EXTRACT TO READ →
In this case, you should replicate at least once to ensure availability in the event that your primary server is shut down for maintenance or hardware upgrades. Also, set up a DNS round robin to improve LDAP connection performance in the event that one of your Directory Servers becomes unavailable. Alternatively, use an LDAP proxy such as Sun ONE Directory Proxy Server. For more information on Sun ONE Directory Proxy Server, go to http://www.sun.com/software.

Example Replication Strategy for a Large Site

Suppose your entire enterprise is contained within two buildings. Each building has a very fast (100 MB per second) and lightly used network. The network is very stable and you are reasonably confident of the reliability of your server hardware and OS platforms. You are also sure that a single server's performance will easily handle the load placed on a server within each building.

Also assume that you have slow (ISDN) connections between the buildings, and that this connection is very busy during normal business hours.

Your replication strategy follows:

Choose a single server in one of the two buildings to contain a master copy of your directory data.

This server should be placed in the building that contains the largest number of people responsible for the master copy of the directory data. Call this Building A.

Replicate at least once within Building A for high availability of your directory data.

Use a multi-master replication configuration if you need to ensure write-failover.

Create two replicas in the second building (Building B).

If there is no need for close consistency between the master copy of the data and the replicated copies, schedule replication so that it occurs only during off peak hours.

Replication Strategy for a Large, International Enterprise

Suppose your enterprise comprises two major sites - one in France and the other site in the USA - separated by a WAN. Not only do you need to replicate over a WAN, but you do not want your partners to have access to all data and want to filter out certain data. Your connections are very busy during normal business hours.

Your replication strategy follows:

Hold master copies of your directory data on servers in both geographical locations.

For write-failover within your French and American sites, replicate your data to a second master located within each geographical location.

Deploy a fully-connected, four-way, multi-master replication topology between France and the USA to provide complete high-availability and write-failover cover across your enterprise deployment.

Deploy as many consumers as you require in each geographical location to reduce the load on your masters as far as possible in terms of lookups.

Set up fractional replication agreements between masters and consumers in both geographical locations, to filter out the data you do not wish your partners to access.

Schedule replication so that it occurs only during off peak hours to help optimize your bandwidth capabilities.

Using Replication with Other Directory Features

Replication interacts with other Directory Server features to provide advanced replication features. The following sections describe feature interactions to help you better design your replication strategy.

Replication and Access Control

The directory stores ACIs as attributes of entries. This means that the ACI is replicated along with other directory content. This is important because Directory Server evaluates ACIs locally.

GIVEN PROBLEM 1 → In the directory replication passage, what kind of connection links the two buildings in the large-site example?
GIVEN PROBLEM 2 → Pick up the directory replication passage after its final sentence and continue it.
The entries that follow are separate material, unrelated to the directory replication passage.

(Records from a data collection)

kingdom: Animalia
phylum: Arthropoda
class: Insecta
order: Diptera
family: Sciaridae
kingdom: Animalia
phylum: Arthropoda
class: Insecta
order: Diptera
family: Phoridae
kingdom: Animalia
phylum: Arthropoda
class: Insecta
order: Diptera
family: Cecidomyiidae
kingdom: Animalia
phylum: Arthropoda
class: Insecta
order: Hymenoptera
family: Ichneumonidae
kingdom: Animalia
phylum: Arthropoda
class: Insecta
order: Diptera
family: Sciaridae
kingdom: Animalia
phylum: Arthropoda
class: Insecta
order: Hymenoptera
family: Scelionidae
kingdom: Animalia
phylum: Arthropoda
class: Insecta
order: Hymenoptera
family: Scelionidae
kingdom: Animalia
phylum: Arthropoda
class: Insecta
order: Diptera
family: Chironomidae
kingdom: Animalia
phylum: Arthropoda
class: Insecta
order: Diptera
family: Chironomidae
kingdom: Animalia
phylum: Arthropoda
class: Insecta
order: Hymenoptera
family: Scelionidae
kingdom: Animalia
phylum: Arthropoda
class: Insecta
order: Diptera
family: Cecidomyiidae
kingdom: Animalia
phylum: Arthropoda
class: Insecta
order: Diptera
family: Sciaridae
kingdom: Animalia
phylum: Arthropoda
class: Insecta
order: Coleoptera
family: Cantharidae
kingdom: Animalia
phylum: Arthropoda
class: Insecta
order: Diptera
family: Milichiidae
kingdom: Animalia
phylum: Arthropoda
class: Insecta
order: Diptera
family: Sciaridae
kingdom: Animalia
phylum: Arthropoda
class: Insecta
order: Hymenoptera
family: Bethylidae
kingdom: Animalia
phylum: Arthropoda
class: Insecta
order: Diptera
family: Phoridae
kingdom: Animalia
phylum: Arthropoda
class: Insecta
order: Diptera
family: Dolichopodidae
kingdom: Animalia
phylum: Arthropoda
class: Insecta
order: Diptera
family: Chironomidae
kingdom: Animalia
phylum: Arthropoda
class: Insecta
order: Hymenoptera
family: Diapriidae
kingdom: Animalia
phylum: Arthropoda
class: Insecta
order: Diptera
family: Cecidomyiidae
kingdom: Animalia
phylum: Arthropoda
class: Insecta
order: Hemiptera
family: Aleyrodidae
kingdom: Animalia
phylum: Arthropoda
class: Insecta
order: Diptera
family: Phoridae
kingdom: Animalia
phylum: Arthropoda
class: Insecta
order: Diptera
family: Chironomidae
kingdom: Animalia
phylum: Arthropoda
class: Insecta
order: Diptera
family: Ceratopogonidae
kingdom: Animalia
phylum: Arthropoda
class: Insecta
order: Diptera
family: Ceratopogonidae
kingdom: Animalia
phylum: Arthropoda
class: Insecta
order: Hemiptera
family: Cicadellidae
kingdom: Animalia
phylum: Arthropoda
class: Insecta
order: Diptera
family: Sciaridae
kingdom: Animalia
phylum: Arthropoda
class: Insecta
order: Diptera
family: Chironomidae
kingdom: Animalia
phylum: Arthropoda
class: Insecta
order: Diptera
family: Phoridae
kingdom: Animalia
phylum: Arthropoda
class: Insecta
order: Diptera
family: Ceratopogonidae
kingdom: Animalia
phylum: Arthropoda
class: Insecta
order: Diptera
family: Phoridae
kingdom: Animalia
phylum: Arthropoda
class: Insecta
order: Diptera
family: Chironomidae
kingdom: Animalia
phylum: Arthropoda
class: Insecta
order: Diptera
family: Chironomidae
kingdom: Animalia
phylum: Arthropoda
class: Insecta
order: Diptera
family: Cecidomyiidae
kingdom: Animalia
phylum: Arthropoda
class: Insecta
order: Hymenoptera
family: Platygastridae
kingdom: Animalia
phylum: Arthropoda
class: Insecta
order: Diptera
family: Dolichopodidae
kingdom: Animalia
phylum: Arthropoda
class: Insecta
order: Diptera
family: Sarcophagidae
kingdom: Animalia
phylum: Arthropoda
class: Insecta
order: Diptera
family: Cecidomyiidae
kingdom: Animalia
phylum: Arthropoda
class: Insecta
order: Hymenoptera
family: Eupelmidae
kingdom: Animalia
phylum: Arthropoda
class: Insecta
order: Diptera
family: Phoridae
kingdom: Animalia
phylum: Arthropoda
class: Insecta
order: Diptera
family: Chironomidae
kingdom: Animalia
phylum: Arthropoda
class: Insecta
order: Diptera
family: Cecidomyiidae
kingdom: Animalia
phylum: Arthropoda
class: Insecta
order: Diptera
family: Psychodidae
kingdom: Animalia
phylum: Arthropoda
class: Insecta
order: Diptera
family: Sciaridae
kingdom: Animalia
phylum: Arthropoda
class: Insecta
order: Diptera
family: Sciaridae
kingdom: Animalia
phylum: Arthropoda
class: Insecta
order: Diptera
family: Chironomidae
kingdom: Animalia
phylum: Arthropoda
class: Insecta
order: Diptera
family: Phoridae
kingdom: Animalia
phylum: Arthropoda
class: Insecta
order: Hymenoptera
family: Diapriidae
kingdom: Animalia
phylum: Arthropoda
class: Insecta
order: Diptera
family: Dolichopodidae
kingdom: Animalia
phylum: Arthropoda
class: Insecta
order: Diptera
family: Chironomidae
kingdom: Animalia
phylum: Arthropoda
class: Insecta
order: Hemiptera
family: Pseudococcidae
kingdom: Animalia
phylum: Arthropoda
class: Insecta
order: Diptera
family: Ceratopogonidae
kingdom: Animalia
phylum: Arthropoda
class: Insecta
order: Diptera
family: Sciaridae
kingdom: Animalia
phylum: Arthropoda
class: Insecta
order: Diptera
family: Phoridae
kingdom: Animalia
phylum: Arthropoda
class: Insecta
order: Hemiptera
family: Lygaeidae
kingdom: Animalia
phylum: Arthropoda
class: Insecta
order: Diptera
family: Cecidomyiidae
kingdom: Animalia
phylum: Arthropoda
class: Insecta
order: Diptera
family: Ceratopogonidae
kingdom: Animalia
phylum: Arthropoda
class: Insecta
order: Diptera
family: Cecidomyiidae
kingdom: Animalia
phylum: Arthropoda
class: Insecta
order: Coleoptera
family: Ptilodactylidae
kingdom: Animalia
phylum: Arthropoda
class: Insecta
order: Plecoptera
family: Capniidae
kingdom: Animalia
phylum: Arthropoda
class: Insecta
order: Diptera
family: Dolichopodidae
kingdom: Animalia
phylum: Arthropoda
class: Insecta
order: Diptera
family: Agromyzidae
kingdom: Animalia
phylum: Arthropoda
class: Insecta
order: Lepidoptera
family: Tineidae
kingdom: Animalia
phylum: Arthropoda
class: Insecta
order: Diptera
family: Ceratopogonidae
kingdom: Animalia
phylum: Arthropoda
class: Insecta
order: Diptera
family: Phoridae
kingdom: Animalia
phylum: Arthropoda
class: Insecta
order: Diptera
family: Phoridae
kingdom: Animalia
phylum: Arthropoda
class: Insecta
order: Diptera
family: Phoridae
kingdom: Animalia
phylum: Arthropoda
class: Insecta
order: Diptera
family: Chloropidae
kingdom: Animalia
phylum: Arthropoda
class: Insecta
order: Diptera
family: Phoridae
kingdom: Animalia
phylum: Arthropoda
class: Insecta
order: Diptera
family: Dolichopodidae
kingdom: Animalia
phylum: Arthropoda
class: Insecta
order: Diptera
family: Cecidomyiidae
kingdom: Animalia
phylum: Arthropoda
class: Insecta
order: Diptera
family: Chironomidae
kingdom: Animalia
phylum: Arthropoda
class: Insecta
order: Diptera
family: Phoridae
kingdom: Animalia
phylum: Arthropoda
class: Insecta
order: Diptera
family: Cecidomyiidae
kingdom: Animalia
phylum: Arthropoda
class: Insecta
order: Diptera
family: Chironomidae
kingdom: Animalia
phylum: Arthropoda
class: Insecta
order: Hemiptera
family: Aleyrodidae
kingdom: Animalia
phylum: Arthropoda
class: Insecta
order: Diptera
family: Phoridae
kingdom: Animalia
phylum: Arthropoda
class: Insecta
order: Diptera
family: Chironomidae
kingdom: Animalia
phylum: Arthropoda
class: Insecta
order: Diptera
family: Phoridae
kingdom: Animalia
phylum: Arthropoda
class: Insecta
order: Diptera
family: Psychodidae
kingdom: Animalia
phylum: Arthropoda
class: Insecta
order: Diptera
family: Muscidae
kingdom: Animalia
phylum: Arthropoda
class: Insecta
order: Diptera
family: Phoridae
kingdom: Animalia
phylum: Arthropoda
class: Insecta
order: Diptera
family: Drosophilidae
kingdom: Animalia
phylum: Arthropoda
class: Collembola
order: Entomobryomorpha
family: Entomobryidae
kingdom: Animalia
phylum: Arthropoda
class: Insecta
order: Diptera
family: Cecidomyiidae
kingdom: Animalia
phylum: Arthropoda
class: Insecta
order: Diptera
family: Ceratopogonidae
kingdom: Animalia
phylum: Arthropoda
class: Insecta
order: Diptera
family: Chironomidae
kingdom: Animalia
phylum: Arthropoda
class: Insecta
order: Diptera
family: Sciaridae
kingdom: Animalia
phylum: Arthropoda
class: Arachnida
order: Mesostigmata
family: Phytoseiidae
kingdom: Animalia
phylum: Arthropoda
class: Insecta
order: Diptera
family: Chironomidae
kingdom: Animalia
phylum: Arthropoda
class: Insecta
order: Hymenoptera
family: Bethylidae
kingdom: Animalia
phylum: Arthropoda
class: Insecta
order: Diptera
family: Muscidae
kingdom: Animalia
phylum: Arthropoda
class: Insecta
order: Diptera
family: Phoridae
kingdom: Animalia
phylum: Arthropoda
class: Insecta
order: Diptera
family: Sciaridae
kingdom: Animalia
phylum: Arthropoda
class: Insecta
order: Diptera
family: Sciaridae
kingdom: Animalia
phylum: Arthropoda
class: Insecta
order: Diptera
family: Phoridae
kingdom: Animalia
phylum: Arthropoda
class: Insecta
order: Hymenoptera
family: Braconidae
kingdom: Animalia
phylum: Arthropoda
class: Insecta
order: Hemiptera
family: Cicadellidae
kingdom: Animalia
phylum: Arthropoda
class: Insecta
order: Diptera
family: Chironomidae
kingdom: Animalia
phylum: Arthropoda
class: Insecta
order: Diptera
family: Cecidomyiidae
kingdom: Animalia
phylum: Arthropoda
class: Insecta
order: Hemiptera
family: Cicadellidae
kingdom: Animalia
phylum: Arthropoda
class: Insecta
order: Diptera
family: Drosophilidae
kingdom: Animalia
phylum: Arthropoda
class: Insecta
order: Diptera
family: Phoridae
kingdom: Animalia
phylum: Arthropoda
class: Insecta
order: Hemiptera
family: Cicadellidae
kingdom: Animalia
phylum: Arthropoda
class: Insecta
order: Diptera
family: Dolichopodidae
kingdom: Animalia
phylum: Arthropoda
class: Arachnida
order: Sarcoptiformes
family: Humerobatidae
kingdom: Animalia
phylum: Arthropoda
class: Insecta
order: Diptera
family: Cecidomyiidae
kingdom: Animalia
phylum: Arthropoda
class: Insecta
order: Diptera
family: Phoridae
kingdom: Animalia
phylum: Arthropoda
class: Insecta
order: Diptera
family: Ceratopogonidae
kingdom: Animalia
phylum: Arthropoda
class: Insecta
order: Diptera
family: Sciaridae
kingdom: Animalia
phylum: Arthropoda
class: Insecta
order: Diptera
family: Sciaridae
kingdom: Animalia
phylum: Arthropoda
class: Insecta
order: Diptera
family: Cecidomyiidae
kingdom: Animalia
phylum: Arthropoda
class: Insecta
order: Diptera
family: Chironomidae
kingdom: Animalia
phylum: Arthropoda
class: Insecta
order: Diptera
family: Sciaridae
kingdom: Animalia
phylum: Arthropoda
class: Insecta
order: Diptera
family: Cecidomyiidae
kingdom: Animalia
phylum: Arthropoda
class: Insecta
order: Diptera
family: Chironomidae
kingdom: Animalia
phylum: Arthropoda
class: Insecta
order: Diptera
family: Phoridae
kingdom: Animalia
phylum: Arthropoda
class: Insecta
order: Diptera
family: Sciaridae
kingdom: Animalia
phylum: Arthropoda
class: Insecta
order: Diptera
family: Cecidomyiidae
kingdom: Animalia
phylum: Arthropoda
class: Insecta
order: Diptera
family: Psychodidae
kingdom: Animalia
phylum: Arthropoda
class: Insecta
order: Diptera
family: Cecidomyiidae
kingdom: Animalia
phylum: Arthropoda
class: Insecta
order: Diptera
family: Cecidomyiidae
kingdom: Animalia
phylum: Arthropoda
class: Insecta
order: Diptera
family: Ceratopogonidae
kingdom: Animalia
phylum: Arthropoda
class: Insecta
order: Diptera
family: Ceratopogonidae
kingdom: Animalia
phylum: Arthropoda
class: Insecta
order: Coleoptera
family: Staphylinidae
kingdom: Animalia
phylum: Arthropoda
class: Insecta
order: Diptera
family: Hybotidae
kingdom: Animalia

RESULT 1 → A slow ISDN connection that is very busy during normal business hours.

RESULT 2 →
For more information about designing access control for your directory, refer to Chapter 7, "Designing a Secure Directory".

Replication and Directory Server Plug-Ins

You can use replication with most of the plug-ins delivered with Directory Server. There are some exceptions and limitations which are listed in the following sections:

Replication and the Retro Change Log Plug-In

Replication and the Referential Integrity Plug-In

Replication and Pre-Operation and Post-Operation Plug-Ins

Replication and the Retro Change Log Plug-In

The Retro Change Log Plug-in is supported to provide backward compatibility with 4.x releases of Directory Server. It can be deployed in a multi-master replication topology, but there are caveats to note about its use in this environment. If the plug-in is configured on more than one of the masters, there is no guarantee that the changes will be logged in the same order. In fact the changes will almost certainly not be logged in the same order, and the change numbers will not be the same. Applications that require consistent ordering of changes from the change log will not be able to shift from using one change log to another. The ability to use only one change log introduces a single point of failure. However, if the master with the retro change log fails, changes on other masters will be seen by applications once the failed master is brought back online.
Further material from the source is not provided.